/coursera-ds-GCDprj1

Getting & Cleaning Data: Project 1

Primary LanguageR

Getting & Cleaning Data: Project 1

The goal of this project is to distill a large dataset of accelerometer readings into a tidy set of descriptive statistical properties for each measurement. The project should demonstrate the ability to process and clean-up disjointed information into an organized and presentable form.

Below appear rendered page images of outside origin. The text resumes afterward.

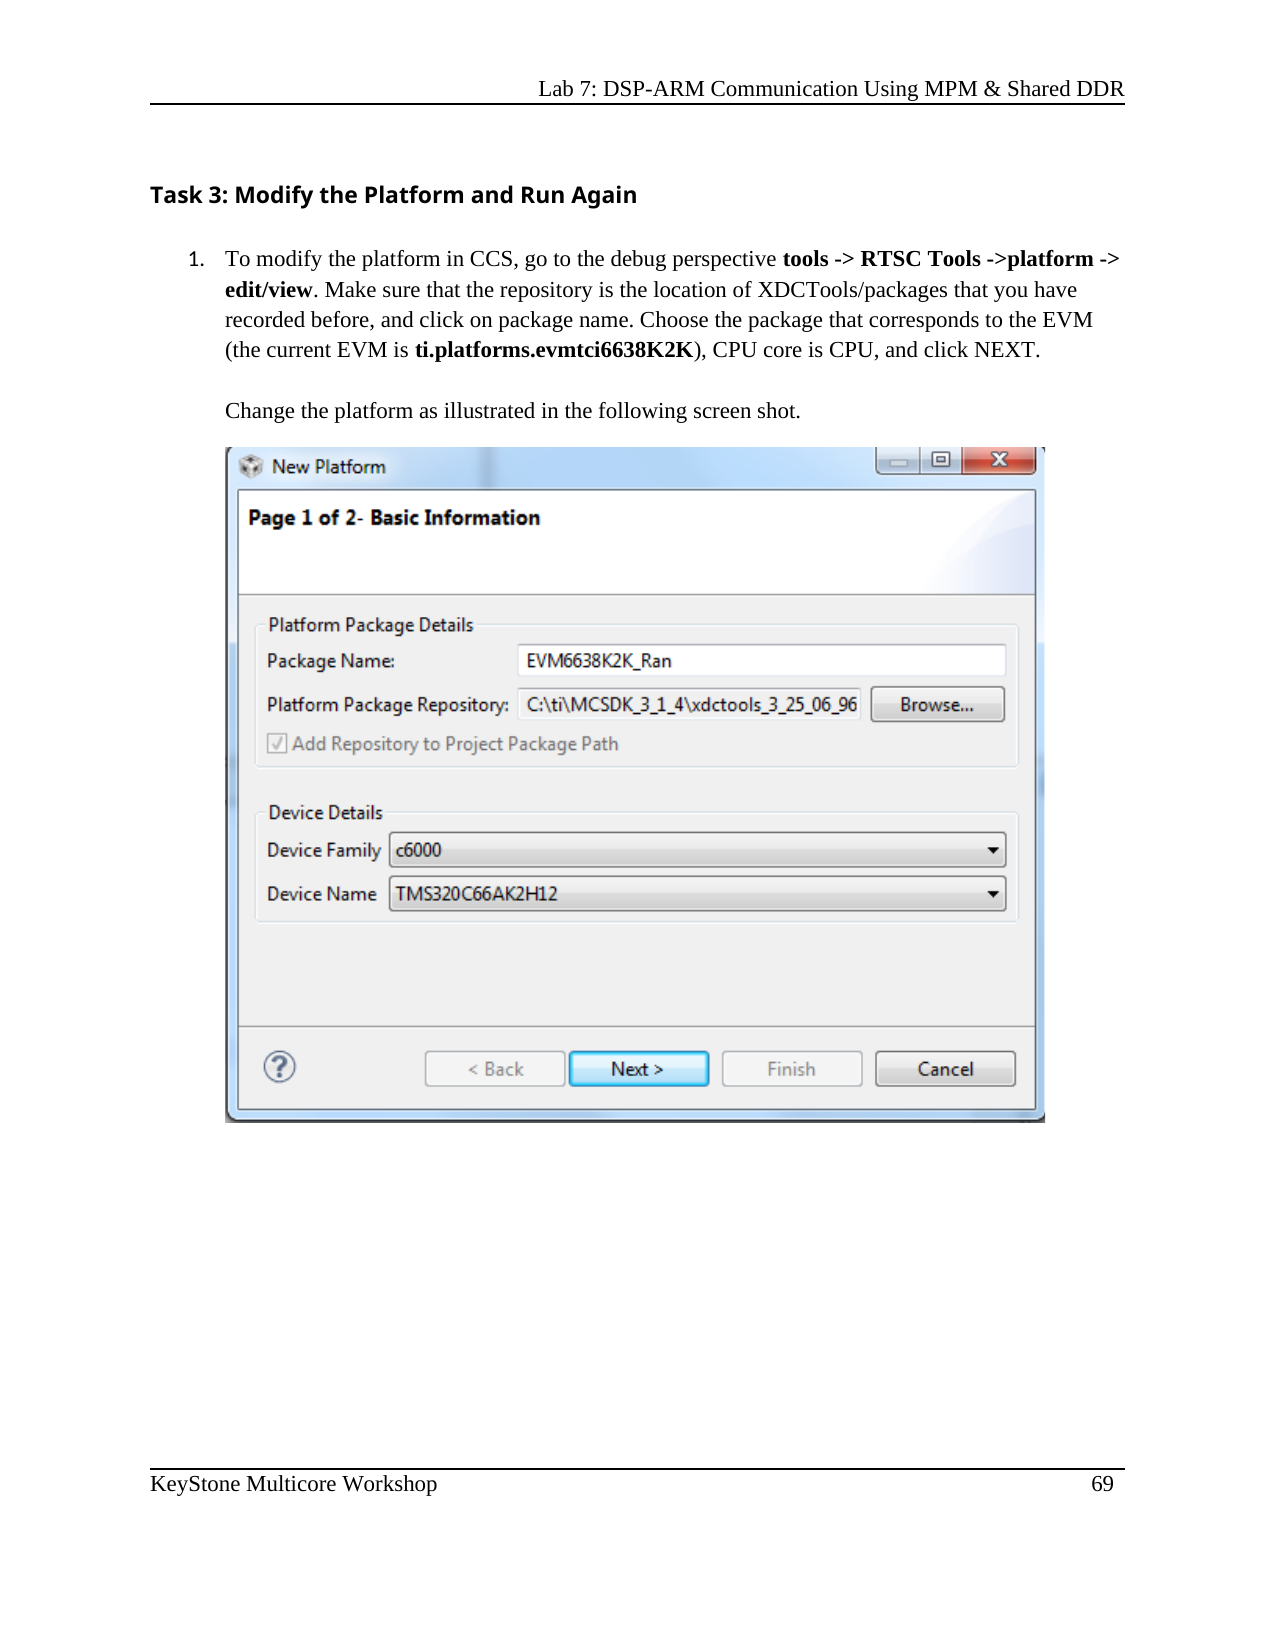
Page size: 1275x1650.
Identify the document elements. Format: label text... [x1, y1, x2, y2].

subtitle Task 3: Modify the Platform and Run Again [150, 178, 1125, 210]
picture [225, 447, 1046, 1123]
list To modify the platform in CCS, go to the debug perspective tools -> RTSC Tools ->platform -> edit/view. Make sure that the repository is the location of XDCTools/packages that you have recorded before, and click on package name. Choose the package that corresponds to the EVM (the current EVM is ti.platforms.evmtci6638K2K), CPU core is CPU, and click NEXT. Change the platform as illustrated in the following screen shot. [187, 244, 1125, 423]
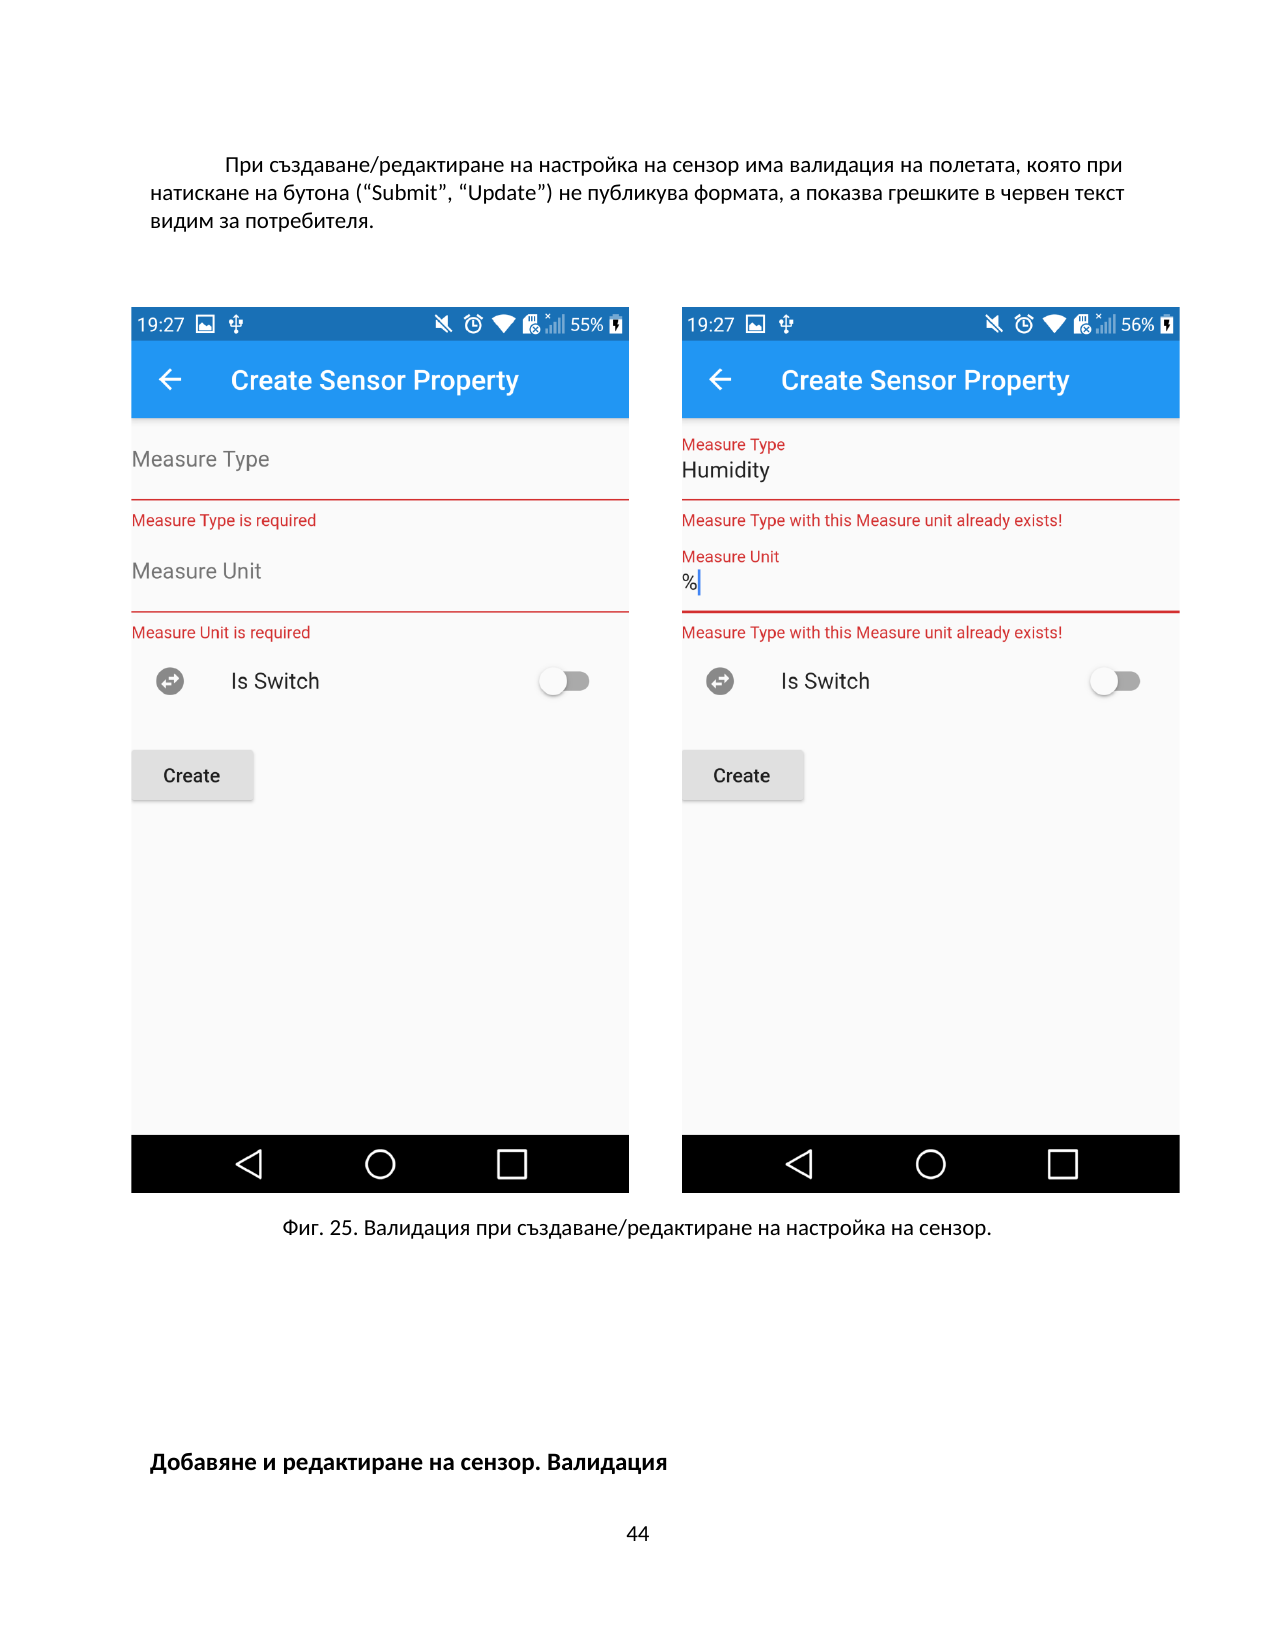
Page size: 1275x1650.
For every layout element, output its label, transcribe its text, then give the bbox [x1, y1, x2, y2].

text Фиг. 25. Валидация при създаване/редактиране на настройка на сензор. [150, 304, 1125, 1241]
picture [131, 307, 629, 1193]
text При създаване/редактиране на настройка на сензор има валидация на полетата, която при натискане на бутона (“Submit”, “Update”) не публикува формата, а показва грешките в червен текст видим за потребителя. [150, 150, 1125, 234]
picture [682, 307, 1180, 1193]
text Добавяне и редактиране на сензор. Валидация [150, 1446, 1125, 1477]
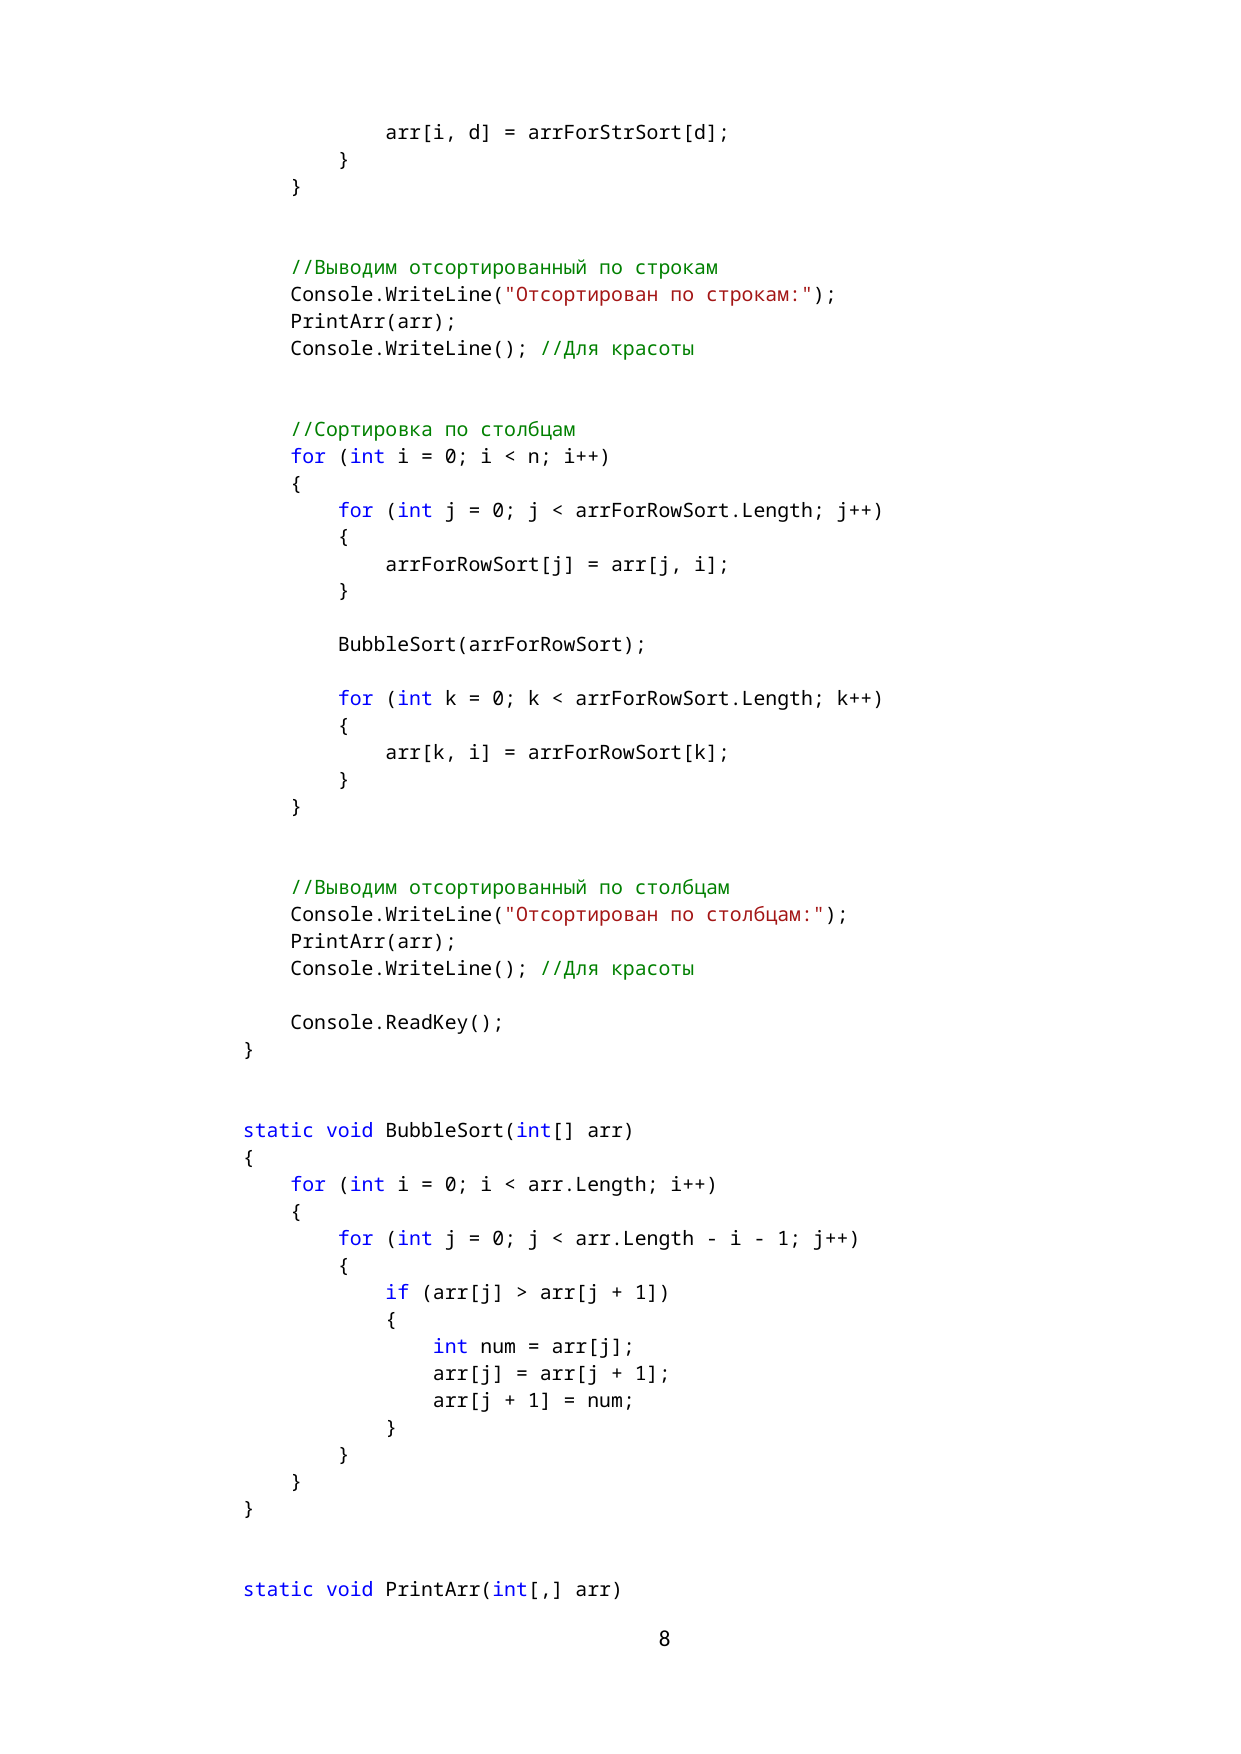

The original raw dataset is available from UC Irvine Machine Learning Repository: Human Activity Recognition Using Smartphone Data Set

##Tidy Dataset

The data is in a tab-delimited format, with 180 observations for 68 variables. The dataset is a summary of means and standard deviations for 66 accelerometer observations recorded from Samsung Galaxy S II smartphones. There are 180 reported averages, one for each of six activities (Walking, Walking Upstair, Walking Downstairs, Sitting, Standing, Laying) for 30 test subjects. The siginificance of the measurements, explanation of variable names, and decisions behind the creation of the dataset are outlined in the code book below.

##Code Book

The tidy dataset is a distillation of a much large machine learning dataset spread across a variety of files. Please refer to the code book for a description of the new data and the variables.

##Processing Code

The code is heavily commented and does not rely on any external project. Please refer to the source code for the descriptions of each step in the analysis. If the zipped dataset, UCI HAR Dataset.zip, is not in the working directory the code will download it from the source site. The final output is a tab-separated tidy dataset tidy_data.tsv in the working directory.